[Problem to work on] Print every one of the lines below without changing a single character.

[Records provided]
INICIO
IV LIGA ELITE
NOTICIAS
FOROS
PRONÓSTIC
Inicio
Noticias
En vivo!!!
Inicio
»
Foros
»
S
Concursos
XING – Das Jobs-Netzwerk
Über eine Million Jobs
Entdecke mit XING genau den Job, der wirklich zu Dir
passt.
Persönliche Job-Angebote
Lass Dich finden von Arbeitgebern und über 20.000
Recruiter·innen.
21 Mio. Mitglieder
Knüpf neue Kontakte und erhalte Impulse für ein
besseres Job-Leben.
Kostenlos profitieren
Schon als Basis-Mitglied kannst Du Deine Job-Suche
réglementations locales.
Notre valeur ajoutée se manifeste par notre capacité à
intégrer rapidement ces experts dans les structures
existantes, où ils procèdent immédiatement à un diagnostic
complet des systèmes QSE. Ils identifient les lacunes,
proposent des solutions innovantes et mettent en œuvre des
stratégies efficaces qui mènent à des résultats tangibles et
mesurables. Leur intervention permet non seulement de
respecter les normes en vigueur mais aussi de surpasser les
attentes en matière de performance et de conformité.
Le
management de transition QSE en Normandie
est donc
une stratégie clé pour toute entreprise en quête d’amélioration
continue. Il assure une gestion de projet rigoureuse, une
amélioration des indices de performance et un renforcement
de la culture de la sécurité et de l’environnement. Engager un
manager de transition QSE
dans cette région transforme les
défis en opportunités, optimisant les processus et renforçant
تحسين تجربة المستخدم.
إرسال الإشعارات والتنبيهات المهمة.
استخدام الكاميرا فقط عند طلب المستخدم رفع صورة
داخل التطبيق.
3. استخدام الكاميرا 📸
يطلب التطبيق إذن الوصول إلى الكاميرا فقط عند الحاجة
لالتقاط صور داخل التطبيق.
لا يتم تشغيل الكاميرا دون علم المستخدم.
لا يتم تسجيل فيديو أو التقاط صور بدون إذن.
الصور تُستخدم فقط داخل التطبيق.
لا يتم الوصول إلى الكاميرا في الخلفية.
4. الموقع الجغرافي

[Response to this task]
INICIO
IV LIGA ELITE
NOTICIAS
FOROS
PRONÓSTIC
Inicio
Noticias
En vivo!!!
Inicio
»
Foros
»
S
Concursos
XING – Das Jobs-Netzwerk
Über eine Million Jobs
Entdecke mit XING genau den Job, der wirklich zu Dir
passt.
Persönliche Job-Angebote
Lass Dich finden von Arbeitgebern und über 20.000
Recruiter·innen.
21 Mio. Mitglieder
Knüpf neue Kontakte und erhalte Impulse für ein
besseres Job-Leben.
Kostenlos profitieren
Schon als Basis-Mitglied kannst Du Deine Job-Suche
réglementations locales.
Notre valeur ajoutée se manifeste par notre capacité à
intégrer rapidement ces experts dans les structures
existantes, où ils procèdent immédiatement à un diagnostic
complet des systèmes QSE. Ils identifient les lacunes,
proposent des solutions innovantes et mettent en œuvre des
stratégies efficaces qui mènent à des résultats tangibles et
mesurables. Leur intervention permet non seulement de
respecter les normes en vigueur mais aussi de surpasser les
attentes en matière de performance et de conformité.
Le
management de transition QSE en Normandie
est donc
une stratégie clé pour toute entreprise en quête d’amélioration
continue. Il assure une gestion de projet rigoureuse, une
amélioration des indices de performance et un renforcement
de la culture de la sécurité et de l’environnement. Engager un
manager de transition QSE
dans cette région transforme les
défis en opportunités, optimisant les processus et renforçant
تحسين تجربة المستخدم.
إرسال الإشعارات والتنبيهات المهمة.
استخدام الكاميرا فقط عند طلب المستخدم رفع صورة
داخل التطبيق.
3. استخدام الكاميرا 📸
يطلب التطبيق إذن الوصول إلى الكاميرا فقط عند الحاجة
لالتقاط صور داخل التطبيق.
لا يتم تشغيل الكاميرا دون علم المستخدم.
لا يتم تسجيل فيديو أو التقاط صور بدون إذن.
الصور تُستخدم فقط داخل التطبيق.
لا يتم الوصول إلى الكاميرا في الخلفية.
4. الموقع الجغرافي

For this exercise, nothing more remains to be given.